Video porn pretty much flat out sucks - and not in the way I like it. :) I think that's why literary erotica sales are still so high. Erotica is the one fantasy which everyone is afraid to try to translate properly into the medium of video or film. No 'respectable' actor, director or writer will touch the stuff, unless its couched in so many subtle and artistic touches as to neuter its purpose. Video porn is fantasy done dirt cheap. Usual budgets are, I believe, in the low five figures.  Meanwhile a really crappy, low budget, straight to video dog of a 'real' movie will have a budget 100 or even 1000x as much. Western society has a love/hate relationship with sexual fantasies. They sell like crazy, but almost every part of society treats them with disgust and suspicion. So what you get is anonymous people having not very passionate, not very realistic sex.

And that's pretty worthless, as far as I'm concerned. Because I need to know who these people are, and I need a buildup, an entry, a description of what makes their sexual antics exciting and arousing beyond the mere act of the physical. Yes, I like to see attractive women, particularly naked ones, but there needs to be more to it than that. Mind you, video operates at a considerable disadvantage, for it can't explain what's on her mind, can't show you her arousal, her heat and passion, particularly since the actress is rarely capable of demonstrating it without words.
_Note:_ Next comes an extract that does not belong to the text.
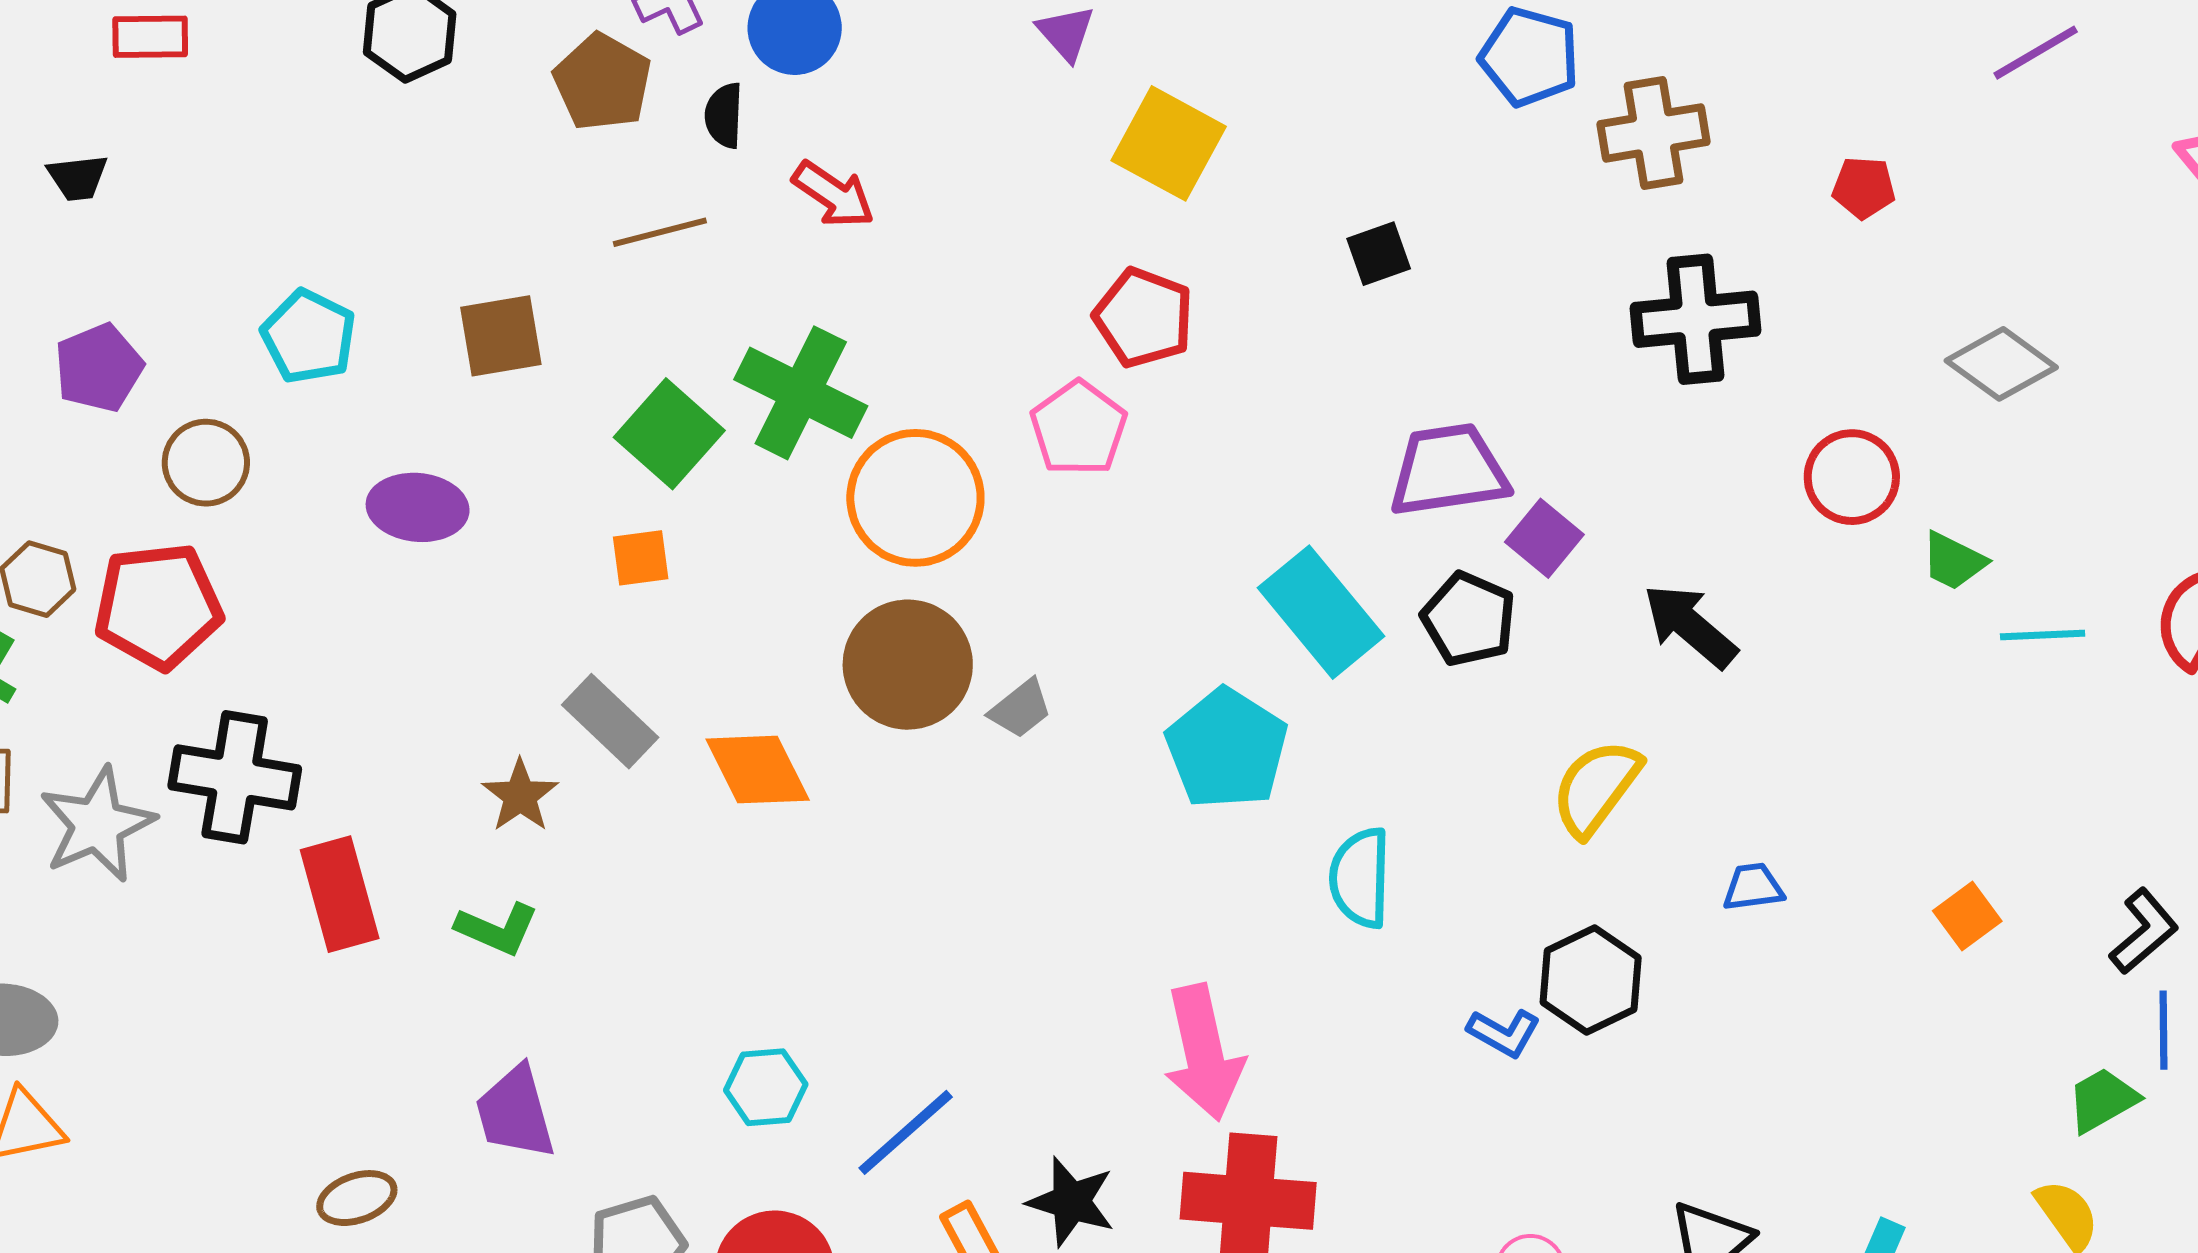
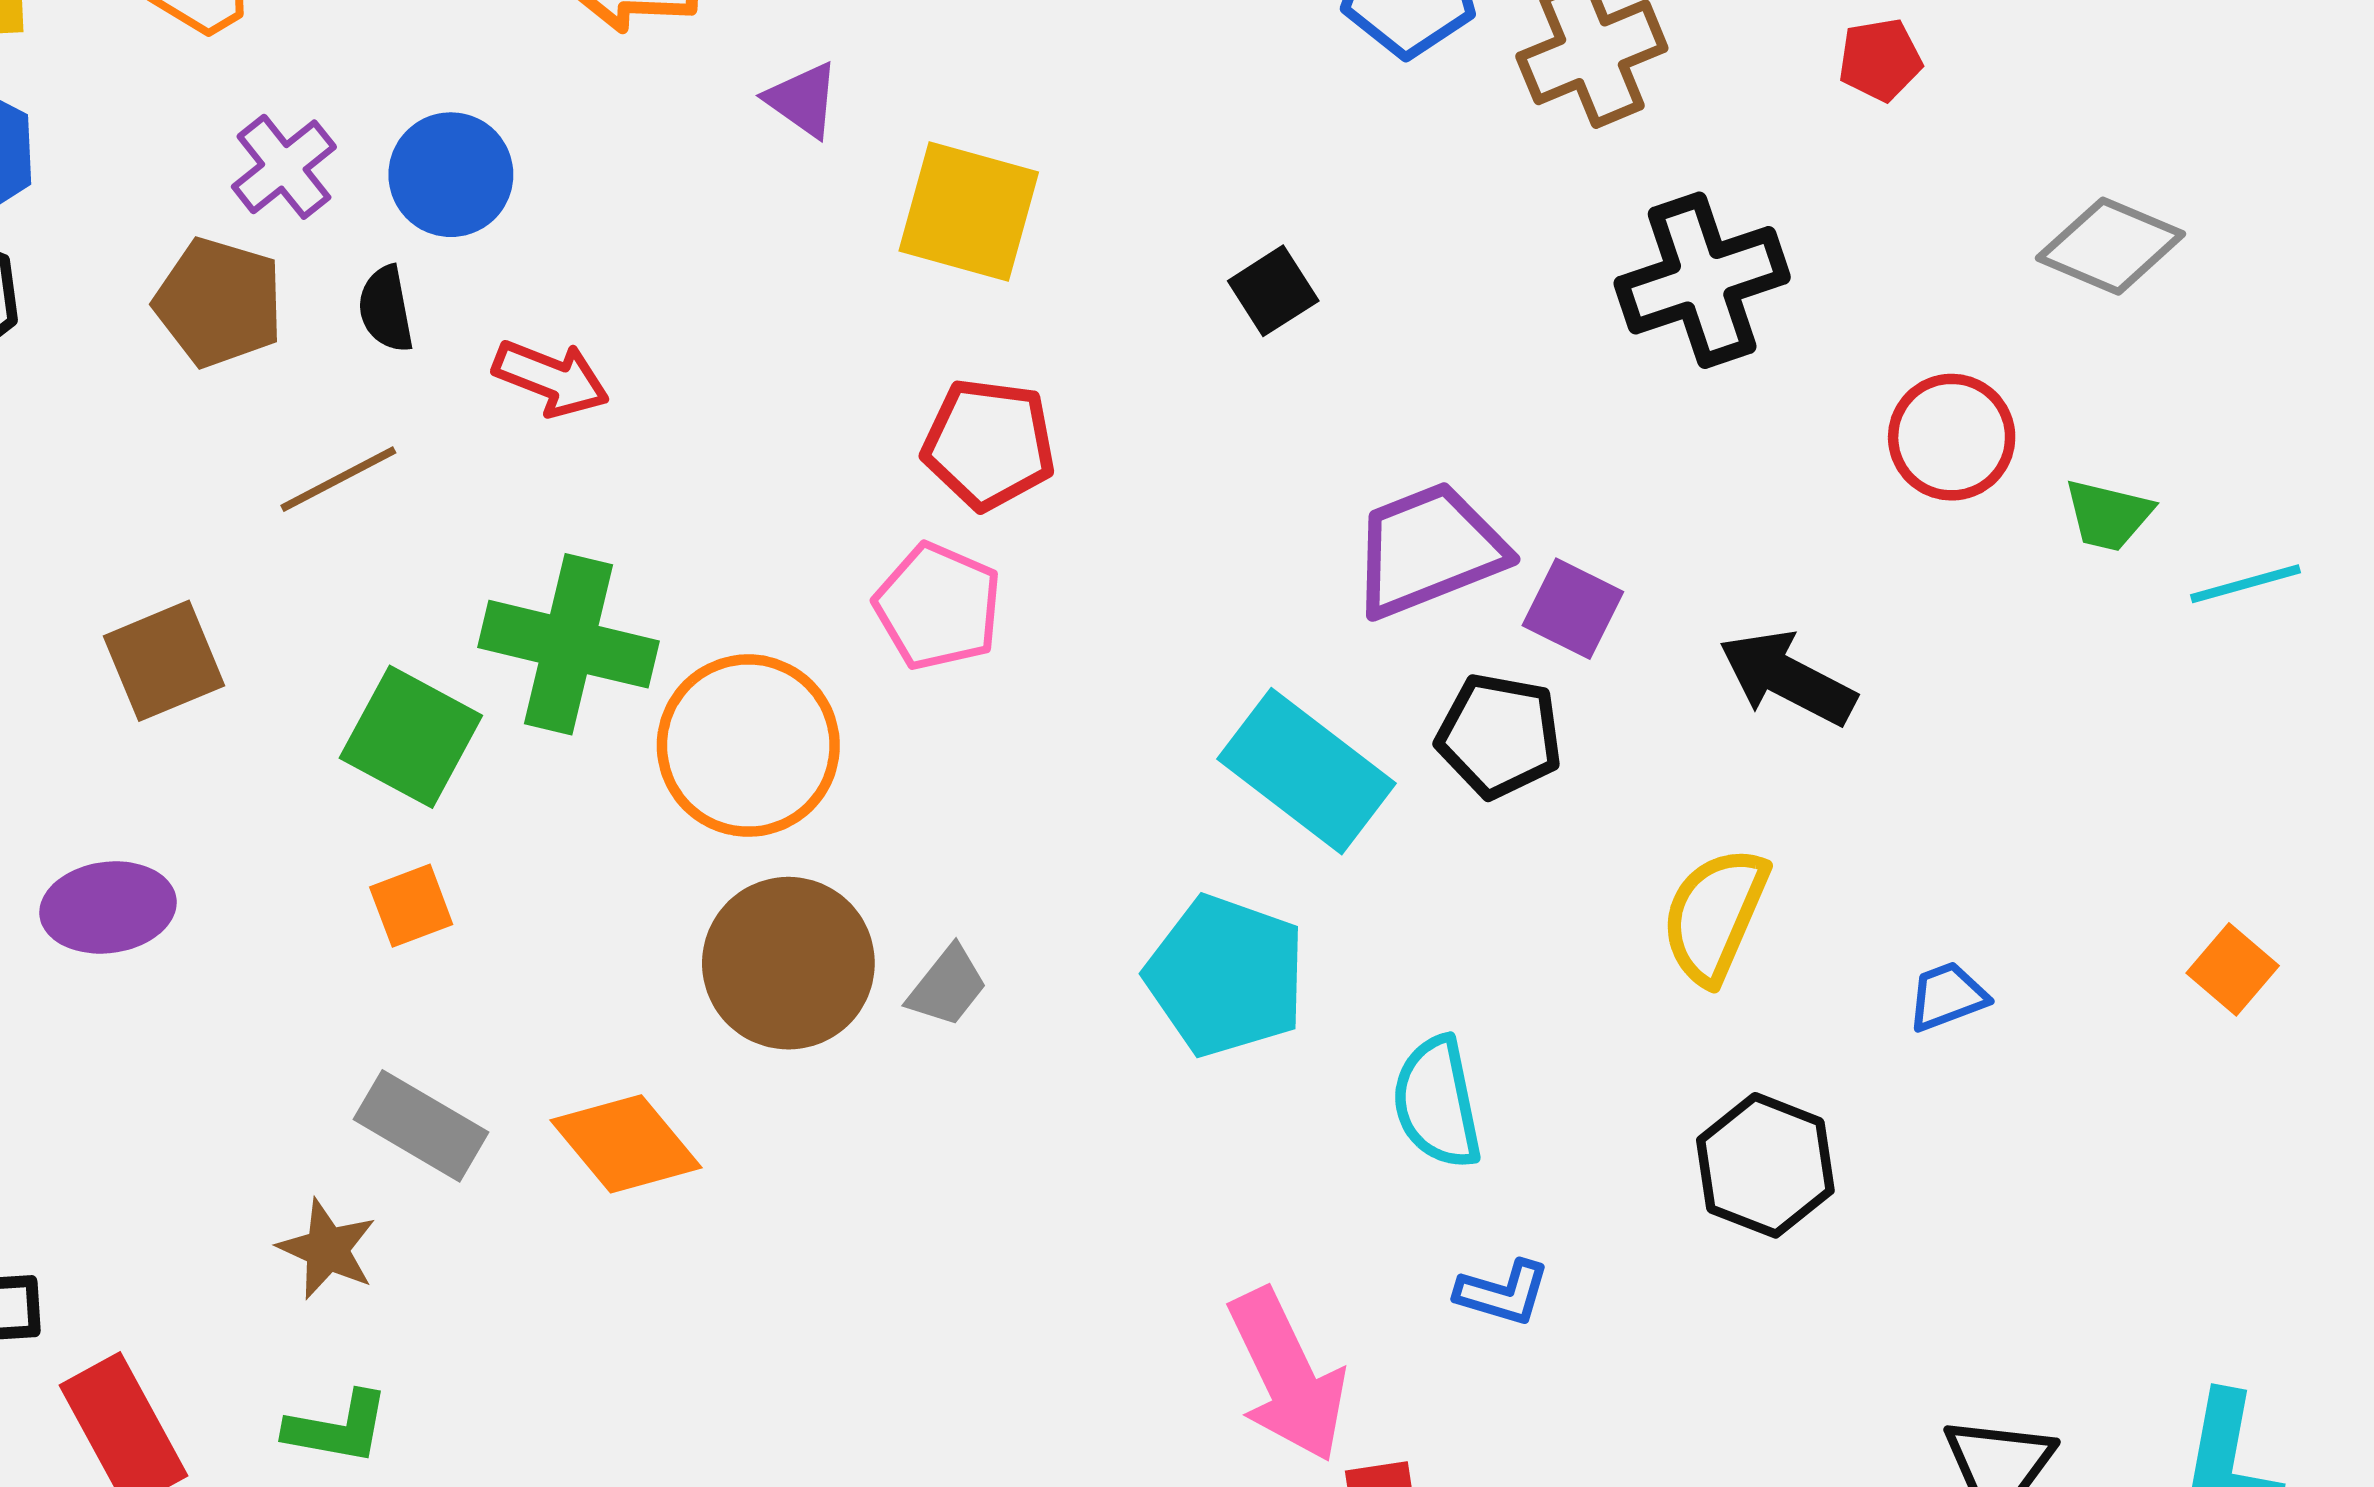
blue L-shape: (1504, 1033) -> (1503, 1293), moved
And of course, it's even more impossible with BDSM. The authorities are even more suspicious of this particular genre of erotica.I once had an editor try to explain to me how worried he was about the violence in a book I'd written. The violence was no more than you'd find in any other detective novel, but mine was erotica, and so, even thought none of the violence was sexual in nature, I had to edit it. Video porn/erotic has even more problems in that regard. They have to stay so far away from anything which hints at lack of consent they can't even write a story of seduction. That's why every porn actress drops her clothes the second the male actor touches her. Ever seen one have to be persuaded, convinced, seduced? Not in video! Can't have the female showing any reluctance, because that would hint the male is pressuring her in some way, or not taking 'no' for an answer. So no reluctant, hesitant, uncertain females in porn videos, nosirree! They're all, well, nymphos.No predatory males plotting and planning on how to seduce. Just routine physical acts, with positions changed every thirty seconds for a new camera angle.